**YOUR TASK**:
Copy each line of the records that holds the string "image".

Start of RECORDS SHOWN

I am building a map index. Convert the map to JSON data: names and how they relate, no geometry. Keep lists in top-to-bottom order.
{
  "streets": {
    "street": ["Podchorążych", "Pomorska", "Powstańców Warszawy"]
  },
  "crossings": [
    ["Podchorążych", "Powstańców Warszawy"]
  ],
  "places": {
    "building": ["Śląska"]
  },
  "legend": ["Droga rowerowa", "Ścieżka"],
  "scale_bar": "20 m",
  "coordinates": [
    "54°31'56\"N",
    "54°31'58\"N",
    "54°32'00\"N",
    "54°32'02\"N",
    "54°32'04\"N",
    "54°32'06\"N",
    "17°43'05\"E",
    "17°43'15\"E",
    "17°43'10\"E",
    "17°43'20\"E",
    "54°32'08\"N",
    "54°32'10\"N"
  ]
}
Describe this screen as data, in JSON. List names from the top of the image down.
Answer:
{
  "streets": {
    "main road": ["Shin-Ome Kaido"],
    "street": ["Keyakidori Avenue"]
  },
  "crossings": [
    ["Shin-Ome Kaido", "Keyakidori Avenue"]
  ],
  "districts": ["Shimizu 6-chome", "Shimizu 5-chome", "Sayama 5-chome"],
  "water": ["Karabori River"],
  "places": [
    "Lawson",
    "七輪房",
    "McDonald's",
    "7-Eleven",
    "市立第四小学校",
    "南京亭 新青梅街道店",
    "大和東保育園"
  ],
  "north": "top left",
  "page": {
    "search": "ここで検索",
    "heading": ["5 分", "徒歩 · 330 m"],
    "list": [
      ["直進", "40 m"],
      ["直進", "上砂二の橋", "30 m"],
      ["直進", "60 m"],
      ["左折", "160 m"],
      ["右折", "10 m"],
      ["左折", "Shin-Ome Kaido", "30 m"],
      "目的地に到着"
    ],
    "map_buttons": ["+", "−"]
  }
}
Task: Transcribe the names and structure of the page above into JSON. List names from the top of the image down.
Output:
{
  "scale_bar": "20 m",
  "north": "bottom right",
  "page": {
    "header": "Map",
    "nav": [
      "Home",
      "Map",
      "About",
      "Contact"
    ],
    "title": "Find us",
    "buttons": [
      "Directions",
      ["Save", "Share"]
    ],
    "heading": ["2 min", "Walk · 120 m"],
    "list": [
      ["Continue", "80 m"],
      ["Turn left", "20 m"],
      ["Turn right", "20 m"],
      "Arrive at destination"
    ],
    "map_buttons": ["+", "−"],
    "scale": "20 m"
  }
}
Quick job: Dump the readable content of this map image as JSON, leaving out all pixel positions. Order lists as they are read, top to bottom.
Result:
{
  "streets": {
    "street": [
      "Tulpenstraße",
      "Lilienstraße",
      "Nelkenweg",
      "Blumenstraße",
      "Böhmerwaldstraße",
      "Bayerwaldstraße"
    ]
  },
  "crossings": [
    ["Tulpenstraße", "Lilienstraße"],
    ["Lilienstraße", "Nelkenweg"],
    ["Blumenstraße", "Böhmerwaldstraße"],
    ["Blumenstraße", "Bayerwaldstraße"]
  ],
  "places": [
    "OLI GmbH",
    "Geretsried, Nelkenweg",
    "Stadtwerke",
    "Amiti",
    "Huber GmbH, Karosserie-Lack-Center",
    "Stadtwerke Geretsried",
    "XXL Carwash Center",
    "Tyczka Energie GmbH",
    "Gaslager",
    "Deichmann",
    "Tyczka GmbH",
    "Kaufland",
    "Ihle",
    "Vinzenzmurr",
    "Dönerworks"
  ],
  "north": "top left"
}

End of RECORDS SHOWN

**SOLVED PROBLEM**:
Describe this screen as data, in JSON. List names from the top of the image down.
Task: Transcribe the names and structure of the page above into JSON. List names from the top of the image down.
Quick job: Dump the readable content of this map image as JSON, leaving out all pixel positions. Order lists as they are read, top to bottom.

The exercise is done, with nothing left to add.